The Design of the Attack
The phishing attack starts out as a normal phishing website (figure1) that prompts customers for their usernames and passwords. Usually at this point, after providing access credentials, phishing victims are redirected either to the next page (or pages) of the phishing website or to the genuine bank website. However, this attack proceeds with a new, advanced technique for obtaining additional information on victims – instead of being redirected to the next page of the phishing kit or the genuine site, a fake live-chat support window appears launched by the fraudster as part of the attack (Figure 2).
Figure 1: The First Stage of the Chat-in-the-Middle Phishing Attack
Figure 2: The Bogus Live-Chat Support Window:
The Second Stage of the Chat-in-the Middle Phishing Attack
Through social engineering, the fraudster attempts to obtain further information from the victim over the live chat platform. The fraudster presents himself as a representative of the bank’s fraud department, claiming that the bank is “now requiring each member to validate their accounts”. The fraudsters then collect additional information pertaining to the user – name, phone number and email address. These details may facilitate online or phone fraud against the user’s account, and are possibly used for contacting the customer at a later stage as suggested in the chat window.
It seems that the live chat window within this phishing kit is constantly changing.

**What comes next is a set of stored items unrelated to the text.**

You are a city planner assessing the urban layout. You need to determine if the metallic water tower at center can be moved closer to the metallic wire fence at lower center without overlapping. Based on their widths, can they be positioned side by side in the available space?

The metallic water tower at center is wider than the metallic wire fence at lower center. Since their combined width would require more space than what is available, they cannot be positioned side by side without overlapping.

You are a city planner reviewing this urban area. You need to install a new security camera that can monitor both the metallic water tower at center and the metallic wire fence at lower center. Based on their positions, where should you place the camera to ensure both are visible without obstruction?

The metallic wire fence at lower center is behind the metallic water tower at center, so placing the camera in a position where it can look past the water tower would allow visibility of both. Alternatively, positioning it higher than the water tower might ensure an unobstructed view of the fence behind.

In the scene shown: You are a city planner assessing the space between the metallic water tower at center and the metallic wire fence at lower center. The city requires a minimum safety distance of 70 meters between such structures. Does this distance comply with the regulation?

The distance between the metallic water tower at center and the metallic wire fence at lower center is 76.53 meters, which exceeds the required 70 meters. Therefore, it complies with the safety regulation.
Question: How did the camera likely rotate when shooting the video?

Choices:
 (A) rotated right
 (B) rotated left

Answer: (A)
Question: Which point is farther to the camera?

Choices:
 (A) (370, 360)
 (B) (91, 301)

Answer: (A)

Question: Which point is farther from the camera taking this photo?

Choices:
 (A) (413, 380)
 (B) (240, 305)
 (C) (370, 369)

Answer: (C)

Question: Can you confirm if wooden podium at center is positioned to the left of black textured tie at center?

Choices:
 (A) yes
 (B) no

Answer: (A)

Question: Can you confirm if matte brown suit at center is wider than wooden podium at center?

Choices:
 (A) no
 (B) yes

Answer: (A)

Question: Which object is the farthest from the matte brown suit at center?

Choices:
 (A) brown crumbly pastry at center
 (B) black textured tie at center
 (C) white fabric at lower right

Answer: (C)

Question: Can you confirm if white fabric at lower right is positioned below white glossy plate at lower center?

Other versions that we tracked of the same kit featured a different text messages in the chat window, and an interactive chat between the fraudster and phishing victims.
Figure 3: Bogus Live-Chat Support Window:
Another Version of the Same Chat-in-the-Middle Attack
(It is important to note that the live chat window is launched by the fraudster, and bears absolutely no relation to any Instant Messaging (IM) application whatsoever that may be located on the victim’s computer. The attack is not launched through IM, but through a normal phishing site, and IM applications are not targeted.)
Jabber IM, Yet Again
While the fraudster chats with the victim through the bogus live chat window, the chat messages are processed in the background through a Jabber module located on the fraudster’s computer. Jabber is an open source instant messaging (IM) protocol, which has recently been gaining popularity among fraudsters for the purpose of receiving stolen credentials in real time. As we reported in our previous blog post, the last time we came across Jabber it was used to forward stolen credentials in real time from a Zeus Trojan’s drop server to Trojan herders. While the browser-based chat window does not require victims to have Jabber or an IM application installed on their computer, Jabber is used by the fraudster to manage the one-on-one chat on the back-end.
The live chat tactic also ensures that the compromised information is delivered to the fraudster in real time – a necessary feature in attack scenarios that require real time access to the victim’s account. While the attack is under investigation, RSA currently has no information showing that the fraudster behind the Chat-in-the-Middle attack is using the victim’s stolen credentials to log in to the compromised accounts in real time.
While at this point RSA has witnessed only a single instance of this attack, we are recommending extra vigilance to operators of all online banking websites and other websites where user credentials are targeted. This includes, but is not limited to, informing customers to be aware of unusual online chat activity and to remind them that their bank and most other websites will never ask them to divulge information concerning their username/password or challenge/response questions.